Landowners can qualify for an agricultural district with 10 or more acres of land that generates an average of at least $2,500 annually for three years prior to application. This status needs to be renewed every five years. Nuisance lawsuit protection is given if the farmer follows acceptable best management practices. This can serve as an affirmative defense in frivolous lawsuits for orders and noises associated with agriculture.

Another aspect of development that can impact a farm is the extension of water, sewer and electric lines. These lines are usually paid for by the landowner and often assessed on frontage, so farmers with extensive footage could face costs large enough to require selling a portion of the farm. The law defers the assessments on agricultural district farmland, excluding the homestead, until the land is changed to another use or withdrawn from the agricultural district.
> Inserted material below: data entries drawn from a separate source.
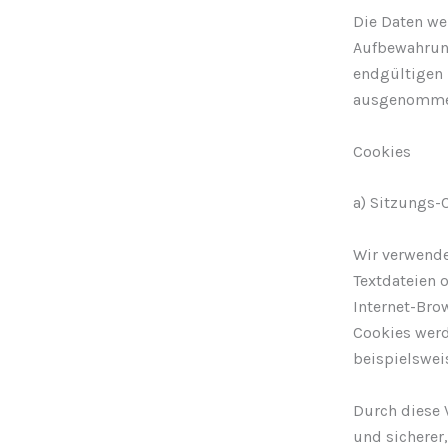
Die Daten we
Aufbewahrung
endgültigen 
ausgenomme
Cookies
a) Sitzungs-
Wir verwende
Textdateien 
Internet-Bro
Cookies werd
beispielsweis
Durch diese V
und sicherer,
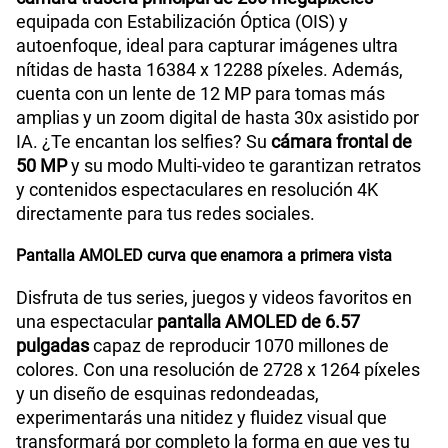
equipada con Estabilización Óptica (OIS) y
autoenfoque, ideal para capturar imágenes ultra
nítidas de hasta 16384 x 12288 píxeles. Además,
cuenta con un lente de 12 MP para tomas más
amplias y un zoom digital de hasta 30x asistido por
IA. ¿Te encantan los selfies? Su
cámara frontal de
50 MP
y su modo Multi-video te garantizan retratos
y contenidos espectaculares en resolución 4K
directamente para tus redes sociales.
Pantalla AMOLED curva que enamora a primera vista
Disfruta de tus series, juegos y videos favoritos en
una espectacular
pantalla AMOLED de 6.57
pulgadas
capaz de reproducir 1070 millones de
colores. Con una resolución de 2728 x 1264 píxeles
y un diseño de esquinas redondeadas,
experimentarás una nitidez y fluidez visual que
transformará por completo la forma en que ves tu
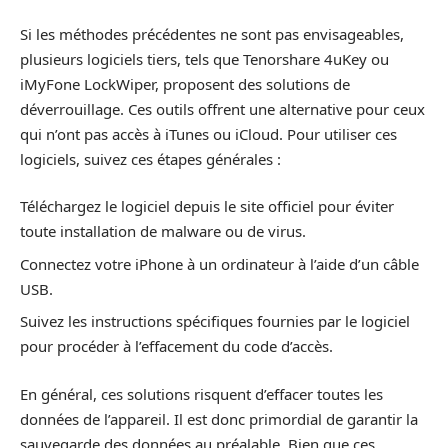
Si les méthodes précédentes ne sont pas envisageables,
plusieurs logiciels tiers, tels que Tenorshare 4uKey ou
iMyFone LockWiper, proposent des solutions de
déverrouillage. Ces outils offrent une alternative pour ceux
qui n’ont pas accès à iTunes ou iCloud. Pour utiliser ces
logiciels, suivez ces étapes générales :
Téléchargez le logiciel depuis le site officiel pour éviter
toute installation de malware ou de virus.
Connectez votre iPhone à un ordinateur à l’aide d’un câble
USB.
Suivez les instructions spécifiques fournies par le logiciel
pour procéder à l’effacement du code d’accès.
En général, ces solutions risquent d’effacer toutes les
données de l’appareil. Il est donc primordial de garantir la
sauvegarde des données au préalable. Bien que ces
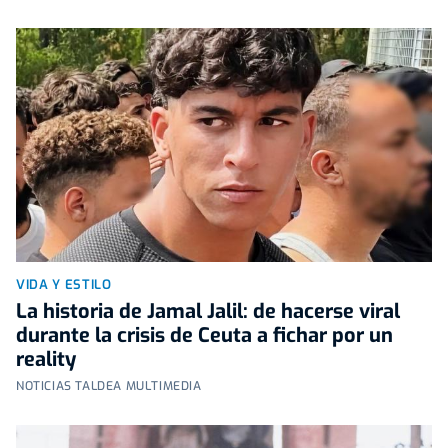
VIDA Y ESTILO
La historia de Jamal Jalil: de hacerse viral
durante la crisis de Ceuta a fichar por un
reality
NOTICIAS TALDEA MULTIMEDIA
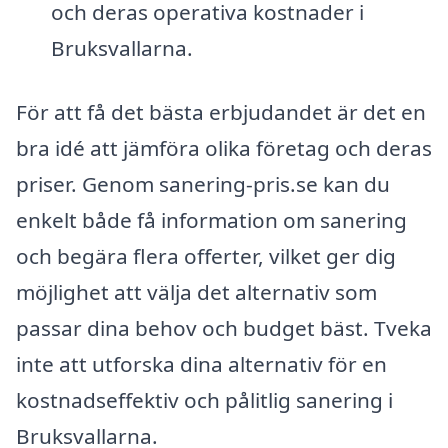
och deras operativa kostnader i
Bruksvallarna.
För att få det bästa erbjudandet är det en
bra idé att jämföra olika företag och deras
priser. Genom sanering-pris.se kan du
enkelt både få information om sanering
och begära flera offerter, vilket ger dig
möjlighet att välja det alternativ som
passar dina behov och budget bäst. Tveka
inte att utforska dina alternativ för en
kostnadseffektiv och pålitlig sanering i
Bruksvallarna.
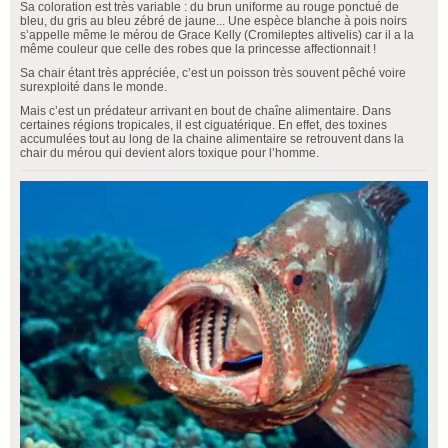
Sa coloration est très variable : du brun uniforme au rouge ponctué de
bleu, du gris au bleu zébré de jaune... Une espèce blanche à pois noirs
s’appelle même le mérou de Grace Kelly (Cromileptes altivelis) car il a la
même couleur que celle des robes que la princesse affectionnait !
Sa chair étant très appréciée, c’est un poisson très souvent pêché voire
surexploité dans le monde.
Mais c’est un prédateur arrivant en bout de chaîne alimentaire. Dans
certaines régions tropicales, il est ciguatérique. En effet, des toxines
accumulées tout au long de la chaine alimentaire se retrouvent dans la
chair du mérou qui devient alors toxique pour l’homme.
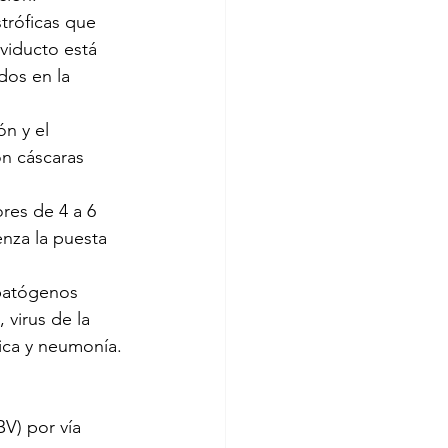
tróficas que 
viducto está 
os en la 
n y el 
n cáscaras 
res de 4 a 6 
nza la puesta 
 patógenos 
 virus de la 
ica y neumonía.
BV) por vía 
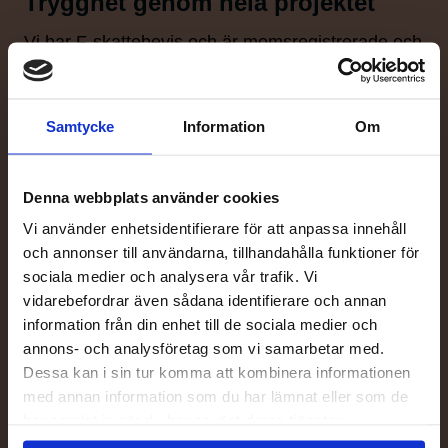
Trygghet genom hela projektet
Vi har F-skattebevis och är momsregistrerade och
sätter alltid kundens önskemål och behov i första
rummet.
Samtycke
Information
Om
Vi är fullt försäkrade och skulle en olycka inträffa
kan ni känna er trygga med att våra försäkringar
täcker eventuella kostnader.
Denna webbplats använder cookies
Vi använder enhetsidentifierare för att anpassa innehåll
Våra kunder ska kunna känna sig 100 procent
och annonser till användarna, tillhandahålla funktioner för
trygga med oss under hela arbetets gång.
sociala medier och analysera vår trafik. Vi
vidarebefordrar även sådana identifierare och annan
Vi avslutar aldrig ett projekt innan kunden är helt
information från din enhet till de sociala medier och
nöjd med resultatet.
annons- och analysföretag som vi samarbetar med.
Vi arbetar nära kunden
Dessa kan i sin tur komma att kombinera informationen
med annan information som du har lämnat eller som de
En badrumsrenovering är ett komplext projekt
har samlat in när du har använt deras tjänster.
som kräver både planering och samordning.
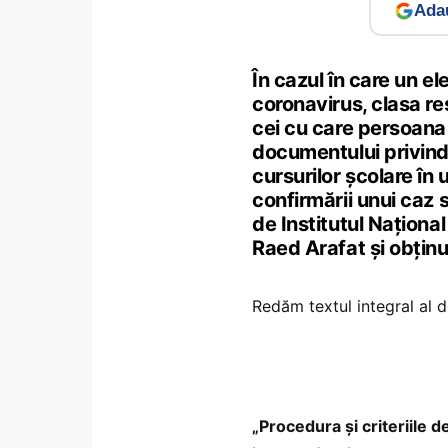
Adau
În cazul în care un el
coronavirus, clasa re
cei cu care persoana a
documentului privind 
cursurilor școlare în 
confirmării unui caz
de Institutul Naţiona
Raed Arafat şi obţin
Redăm textul integral al 
„Procedura și criteriile d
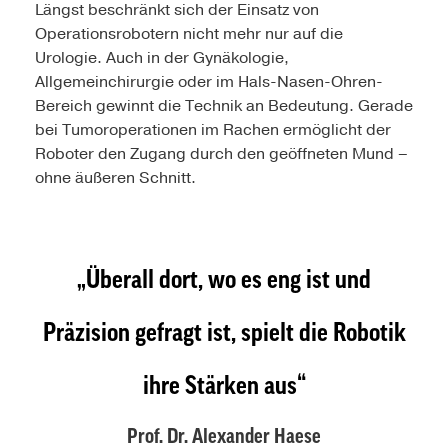
Längst beschränkt sich der Einsatz von
Operationsrobotern nicht mehr nur auf die
Urologie. Auch in der Gynäkologie,
Allgemeinchirurgie oder im Hals-Nasen-Ohren-
Bereich gewinnt die Technik an Bedeutung. Gerade
bei Tumoroperationen im Rachen ermöglicht der
Roboter den Zugang durch den geöffneten Mund –
ohne äußeren Schnitt.
Überall dort, wo es eng ist und
Präzision gefragt ist, spielt die Robotik
ihre Stärken aus
Prof. Dr. Alexander Haese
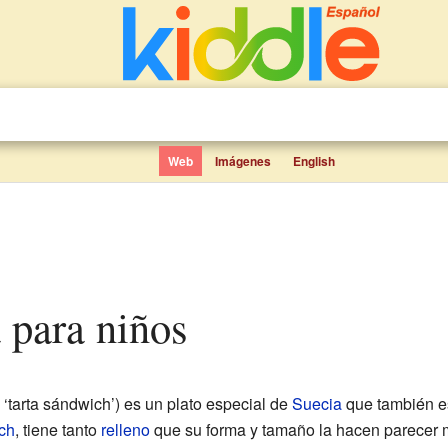
Web
Imágenes
English
a para niños
 ‘tarta sándwich’) es un plato especial de
Suecia
que también e
ch
, tiene tanto
relleno
que su forma y tamaño la hacen parecer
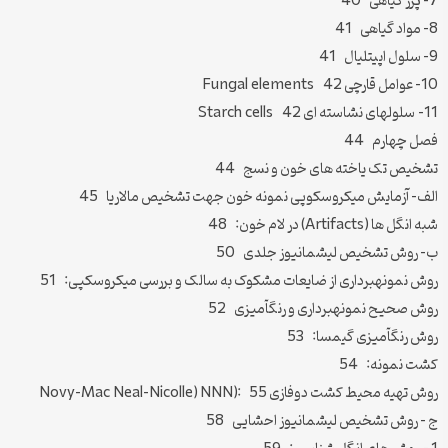
7- پرز گیاهی 40
8- مواد گیاهی 41
9- سلول اپیتلیال 41
10- عوامل قارچی Fungal elements 42
11- سلولهای نشاسته ای Starch cells 42
فصل چهارم 44
تشخیص تک یاخته های خون و نسج 44
الف- آزمایش میکروسکوپی نمونه خون جهت تشخیص مالاریا 45
شبه انگل ها (Artifacts) در لام خون: 48
ب- روش تشخیص لیشمانیوز جلدی 50
روش نمونه‏برداری از ضایعات مشکوک به سالک و بررسی میکروسکپی: 51
روش صحیح نمونه‏برداری و رنگ‏آمیزی 52
روش رنگ‏آمیزی گیمسا: 53
کشت نمونه: 54
روش تهیه محیط کشت دوفازی Novy-Mac Neal-Nicolle) NNN): 55
ج – روش تشخیص لیشمانیوز احشایی 58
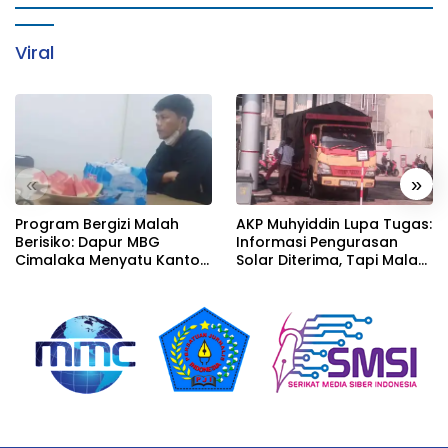
Viral
«
»
Program Bergizi Malah
AKP Muhyiddin Lupa Tugas:
Berisiko: Dapur MBG
Informasi Pengurasan
Cimalaka Menyatu Kantor
Solar Diterima, Tapi Malah
Desa, Fasilitas Jauh dari
Menunggu Orang Lain
Standar
Carikan Bukti!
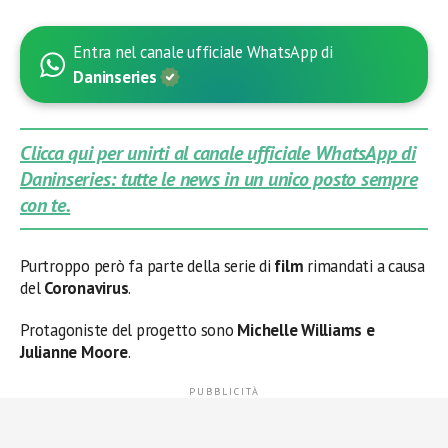
Entra nel canale ufficiale WhatsApp di
Daninseries
Clicca qui per unirti al canale ufficiale WhatsApp di
Daninseries: tutte le news in un unico posto sempre
con te.
Purtroppo però fa parte della serie di
film
rimandati a causa
del
Coronavirus
.
Protagoniste del progetto sono
Michelle Williams e
Julianne Moore
.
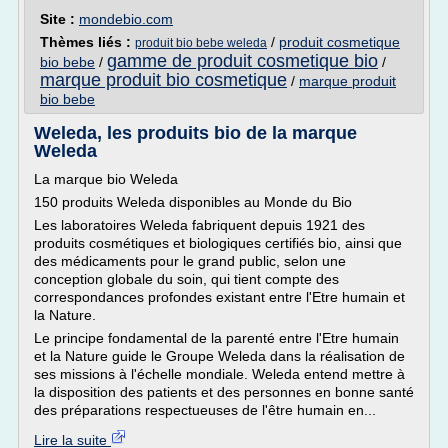
Site :
mondebio.com
Thèmes liés :
/
produit cosmetique
produit bio bebe weleda
gamme de produit cosmetique bio
bio bebe
/
/
marque produit bio cosmetique
/
marque produit
bio bebe
Weleda, les produits bio de la marque
Weleda
La marque bio Weleda
150 produits Weleda disponibles au Monde du Bio
Les laboratoires Weleda fabriquent depuis 1921 des
produits cosmétiques et biologiques certifiés bio, ainsi que
des médicaments pour le grand public, selon une
conception globale du soin, qui tient compte des
correspondances profondes existant entre l'Etre humain et
la Nature.
Le principe fondamental de la parenté entre l'Etre humain
et la Nature guide le Groupe Weleda dans la réalisation de
ses missions à l'échelle mondiale. Weleda entend mettre à
la disposition des patients et des personnes en bonne santé
des préparations respectueuses de l'être humain en...
Lire la suite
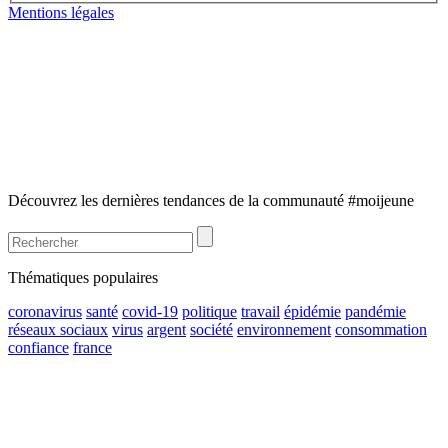
Mentions légales
Découvrez les dernières tendances de la communauté #moijeune
Thématiques populaires
coronavirus
santé
covid-19
politique
travail
épidémie
pandémie
réseaux sociaux
virus
argent
société
environnement
consommation
confiance
france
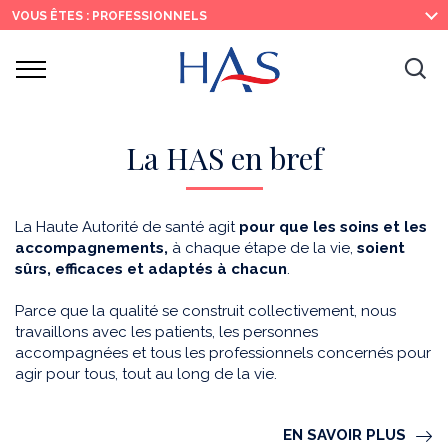
Recherche
Menu
Contenu
VOUS ÊTES : PROFESSIONNELS
principal
principal
Ouvrir
Ouv
le
menu
la
re
La HAS en bref
La Haute Autorité de santé agit
pour que les soins et les
accompagnements,
à chaque étape de la vie,
soient
sûrs, efficaces et adaptés à chacun
.
Parce que la qualité se construit collectivement, nous
travaillons avec les patients, les personnes
accompagnées et tous les professionnels concernés pour
agir pour tous, tout au long de la vie.
EN SAVOIR PLUS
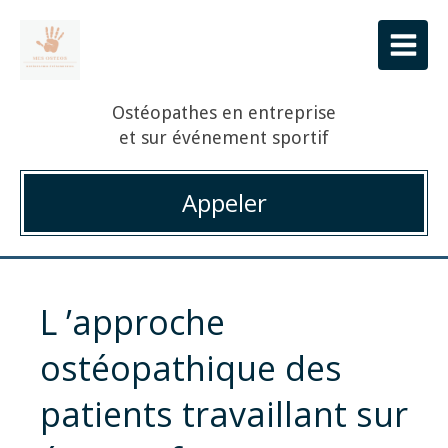
Ostéopathes en entreprise
et sur événement sportif
Appeler
​L ’approche
ostéopathique des
patients travaillant sur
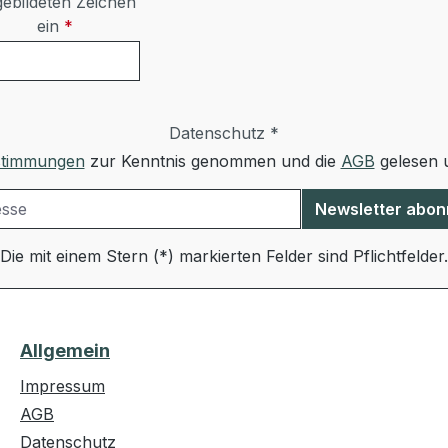
ebildeten Zeichen
ein
*
Datenschutz *
stimmungen
zur Kenntnis genommen und die
AGB
gelesen u
Newsletter abon
Die mit einem Stern (*) markierten Felder sind Pflichtfelder.
Allgemein
Impressum
AGB
Datenschutz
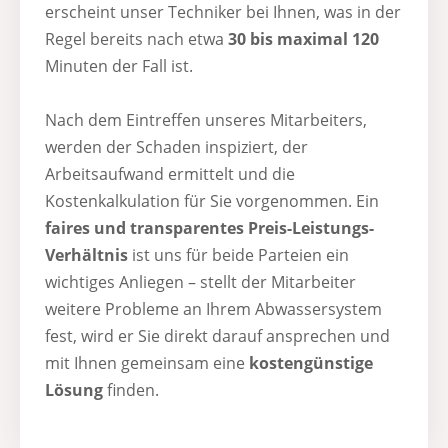
erscheint unser Techniker bei Ihnen, was in der
Regel bereits nach etwa
30 bis maximal 120
Minuten der Fall ist.
Nach dem Eintreffen unseres Mitarbeiters,
werden der Schaden inspiziert, der
Arbeitsaufwand ermittelt und die
Kostenkalkulation für Sie vorgenommen. Ein
faires und transparentes Preis-Leistungs-
Verhältnis
ist uns für beide Parteien ein
wichtiges Anliegen – stellt der Mitarbeiter
weitere Probleme an Ihrem Abwassersystem
fest, wird er Sie direkt darauf ansprechen und
mit Ihnen gemeinsam eine
kostengünstige
Lösung
finden.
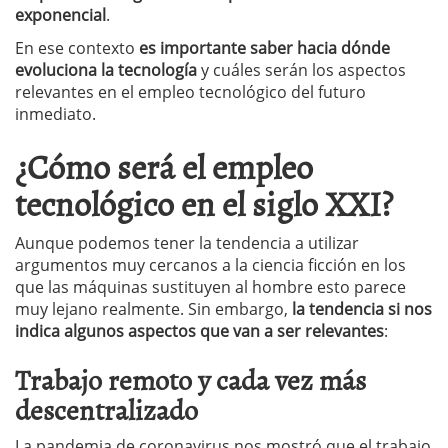
exponencial
.
En ese contexto
es importante saber hacia dónde
evoluciona la tecnología
y cuáles serán los aspectos
relevantes en el empleo tecnológico del futuro
inmediato.
¿Cómo será el empleo
tecnológico en el siglo XXI?
Aunque podemos tener la tendencia a utilizar
argumentos muy cercanos a la ciencia ficción en los
que las máquinas sustituyen al hombre esto parece
muy lejano realmente. Sin embargo,
la tendencia si nos
indica algunos aspectos que van a ser relevantes
:
Trabajo remoto y cada vez más
descentralizado
La pandemia de coronavirus nos mostró que el trabajo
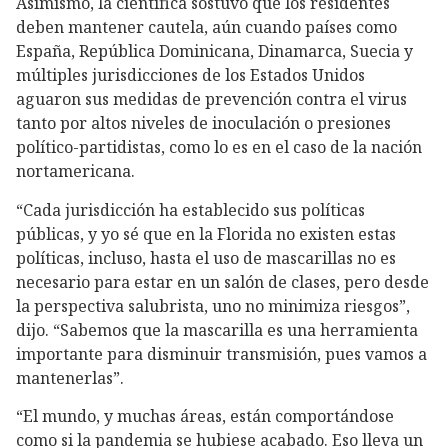
Asimismo, la científica sostuvo que los residentes
deben mantener cautela, aún cuando países como
España, República Dominicana, Dinamarca, Suecia y
múltiples jurisdicciones de los Estados Unidos
aguaron sus medidas de prevención contra el virus
tanto por altos niveles de inoculación o presiones
político-partidistas, como lo es en el caso de la nación
nortamericana.
“Cada jurisdicción ha establecido sus políticas
públicas, y yo sé que en la Florida no existen estas
políticas, incluso, hasta el uso de mascarillas no es
necesario para estar en un salón de clases, pero desde
la perspectiva salubrista, uno no minimiza riesgos”,
dijo. “Sabemos que la mascarilla es una herramienta
importante para disminuir transmisión, pues vamos a
mantenerlas”.
“El mundo, y muchas áreas, están comportándose
como si la pandemia se hubiese acabado. Eso lleva un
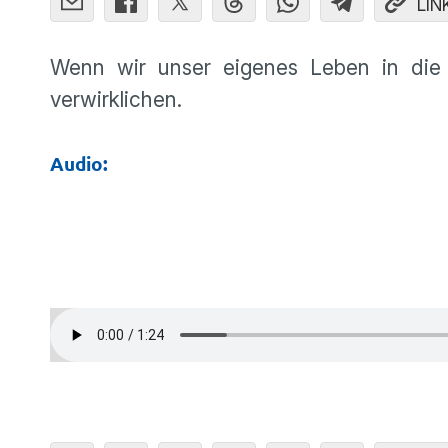
LIN
Wenn wir unser eigenes Leben in di
verwirklichen.
Audio:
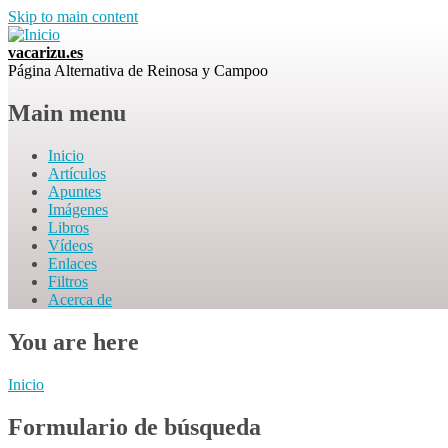
Skip to main content
vacarizu.es
Página Alternativa de Reinosa y Campoo
Main menu
Inicio
Artículos
Apuntes
Imágenes
Libros
Vídeos
Enlaces
Filtros
Acerca de
You are here
Inicio
Formulario de búsqueda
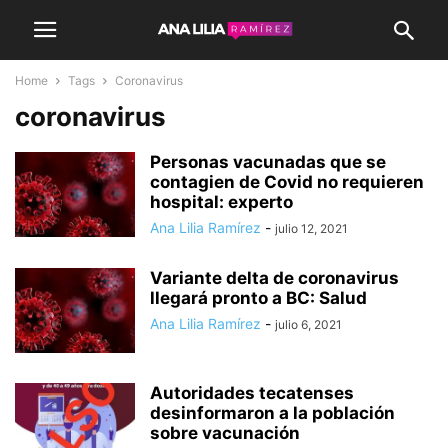
Home
Tags
Coronavirus
coronavirus
Personas vacunadas que se
contagien de Covid no requieren
hospital: experto
Ana Lilia Ramírez
-
julio 12, 2021
Variante delta de coronavirus
llegará pronto a BC: Salud
Ana Lilia Ramírez
-
julio 6, 2021
Autoridades tecatenses
desinformaron a la población
sobre vacunación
Fiscal Officer Kim Reese informed council the land involving the village lagoon system - 37.11 acres – is not in the corporation limits and Council approval is not needed to include that area in the district. But council approval was needed to allow her to file the application with the County Auditor.

In other business, council:

• following an executive session, approved a lot split for the proposed Dollar General store. The company is pursuing the purchase of 1.45 acres in the village industrial park. The village is supposed to be paid $65,000 for land in the industrial park but the village needs to make some improvements to the area that will take half that amount.

• approved the recommendation of the village’s Tax Incentive Review Committee to allow Pandora Grain to continue with its Community Reinvestment Area.

• heard updates from Mayor Jeremy Liechty to the Arthur-Lugibihl Community Center. There has always been a bad drain in the facility and complaints have increased. The drain has now been totally revamped thanks to volunteer help and minimal costs. There are also plans to re-do the floor in the center.

The next regular meeting of the Pandora Village Council is scheduled for Tuesday, April 9, at 7 p.m. in the village offices.